Mali is a military dictatorship, but it’s not just the "coup belt” countries such as Burkina Faso and Niger that are demanding a bigger stake in the shareholding, profits or taxes from their mineral resources. Stable, longstanding democracies like Botswana, Senegal, Zambia and new ones such as the DRC, have all renegotiated mining deals with foreign firms in recent years.
The latest events in Mali serve as a warning of what to expect. The country’s eight years of democracy were brought to an end in August 2020 when Colonel Assimi Goita overthrew the president and installed a new leader. In May 2021, Goita deposed the president and declared himself the new leader. He has extended military rule to 2027.
Now Goita is in a terrible bind. The coups have triggered sanctions and the country, the continent’s No. 3 gold producer, needs cash as it battles rebel groups linked to al-Qaida and ISIL. In 2023, Goita signed into law a new mining code enabling the state and local investors to take stakes of up to 35% in new mining projects compared with 20% previously. The Mali government has consistently refused to comment, but the detention of mining executives is regarded by analysts as a tactic that's part of the government's efforts to shore up its finances.

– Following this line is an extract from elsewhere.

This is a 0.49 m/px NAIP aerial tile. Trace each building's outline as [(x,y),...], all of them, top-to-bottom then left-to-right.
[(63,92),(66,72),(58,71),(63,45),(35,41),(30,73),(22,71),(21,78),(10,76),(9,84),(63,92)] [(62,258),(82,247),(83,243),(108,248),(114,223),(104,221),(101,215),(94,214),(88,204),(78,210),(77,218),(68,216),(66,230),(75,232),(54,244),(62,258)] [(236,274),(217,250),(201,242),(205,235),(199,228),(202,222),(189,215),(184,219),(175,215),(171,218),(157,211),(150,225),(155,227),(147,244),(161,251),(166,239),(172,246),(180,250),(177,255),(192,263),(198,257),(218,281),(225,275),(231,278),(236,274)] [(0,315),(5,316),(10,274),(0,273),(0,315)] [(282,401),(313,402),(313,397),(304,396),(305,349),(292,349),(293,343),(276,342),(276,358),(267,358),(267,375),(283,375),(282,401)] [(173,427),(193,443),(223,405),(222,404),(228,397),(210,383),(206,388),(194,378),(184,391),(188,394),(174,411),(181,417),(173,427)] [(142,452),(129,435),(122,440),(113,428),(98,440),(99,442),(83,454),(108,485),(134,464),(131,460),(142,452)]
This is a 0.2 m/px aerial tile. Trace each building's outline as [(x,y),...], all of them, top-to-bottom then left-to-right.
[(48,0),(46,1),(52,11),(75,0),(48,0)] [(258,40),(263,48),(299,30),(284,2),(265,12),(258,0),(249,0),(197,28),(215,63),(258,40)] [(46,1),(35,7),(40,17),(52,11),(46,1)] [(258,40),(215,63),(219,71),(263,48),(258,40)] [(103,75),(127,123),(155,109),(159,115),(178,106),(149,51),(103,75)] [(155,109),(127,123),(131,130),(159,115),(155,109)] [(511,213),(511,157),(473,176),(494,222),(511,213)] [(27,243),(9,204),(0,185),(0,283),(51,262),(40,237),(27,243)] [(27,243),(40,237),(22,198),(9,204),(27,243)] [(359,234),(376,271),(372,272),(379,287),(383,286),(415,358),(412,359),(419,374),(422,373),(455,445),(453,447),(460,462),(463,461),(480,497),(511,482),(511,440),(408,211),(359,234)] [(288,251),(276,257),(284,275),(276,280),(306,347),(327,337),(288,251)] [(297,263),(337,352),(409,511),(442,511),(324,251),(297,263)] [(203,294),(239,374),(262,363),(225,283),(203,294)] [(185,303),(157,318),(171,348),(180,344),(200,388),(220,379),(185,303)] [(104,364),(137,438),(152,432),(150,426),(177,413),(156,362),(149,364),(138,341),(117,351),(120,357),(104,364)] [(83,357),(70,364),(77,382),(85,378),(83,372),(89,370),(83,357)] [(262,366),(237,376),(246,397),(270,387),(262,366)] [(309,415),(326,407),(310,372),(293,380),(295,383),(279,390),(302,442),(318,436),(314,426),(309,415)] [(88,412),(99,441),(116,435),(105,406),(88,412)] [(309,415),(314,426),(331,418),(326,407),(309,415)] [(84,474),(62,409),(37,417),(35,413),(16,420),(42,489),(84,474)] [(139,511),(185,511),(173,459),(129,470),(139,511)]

Other coup belt countries are demanding the same, with Guinea’s military junta demanding increased participation of local citizens in the mining value chain. Niger, also led by a military junta, has revoked the mining licenses of several foreign companies.
And mining agreements are being redrafted elsewhere. In his first speech following his election on Oct. 30, Botswana’s President Duma Boko said he would pursue the renegotiated but stalled diamond deal with De Beers. In July 2023 De Beers and Botswana announced that under a new deal, the country would immediately receive a 30% share of the rough stones extracted from the Debswana joint venture, up from 25%, and that share would increase to 50% within a decade. The deal was never signed, but the two sides are now talking again.
In August, Senegal set up a commission to review oil and gas contracts signed with foreign firms. Last month, President Bassirou Diomaye Faye’s party won an overwhelming victory in parliamentary elections, giving him a powerful mandate to forge ahead with the popular review initiative and other changes.
The Democratic Republic of Congo, which holds the world’s largest cobalt reserves, has renegotiated billion-dollar infrastructure-for-minerals deals signed in 2008 between Chinese miners and the country’s former president to achieve better terms. Zambia, which has over the past four years renegotiated mining contracts with China, says it plans to establish an investment company that will control at least 30% of critical minerals production from future mines. Following offshore discoveries of oil and gas by TotalEnergies and Shell, Namibia has introduced a draft National Upstream Petroleum Local Content Policy to ensure citizens and companies benefit from the new finds.
Are these jurisdictions worried about backlash and investor skittishness? Resource nationalism may work only when commodity markets are booming — and that’s not the case today.
Ironically, Botswana’s new president and his deputy (Harvard Law School and Wharton Business School alumni, respectively) want exactly the same thing as Mali’s military leaders. Botswana’s leaders and De Beers executives are currently renegotiating the decades-old diamond deal with cordiality and a recognition of what’s at stake as partners. Their interactions are an example to governments and businesses across the globe of an attempt to solve the growing crisis around mineral resource exploitation on the continent.
The alternative to what De Beers and Botswana are doing is Mali’s way. That’s the road to nowhere.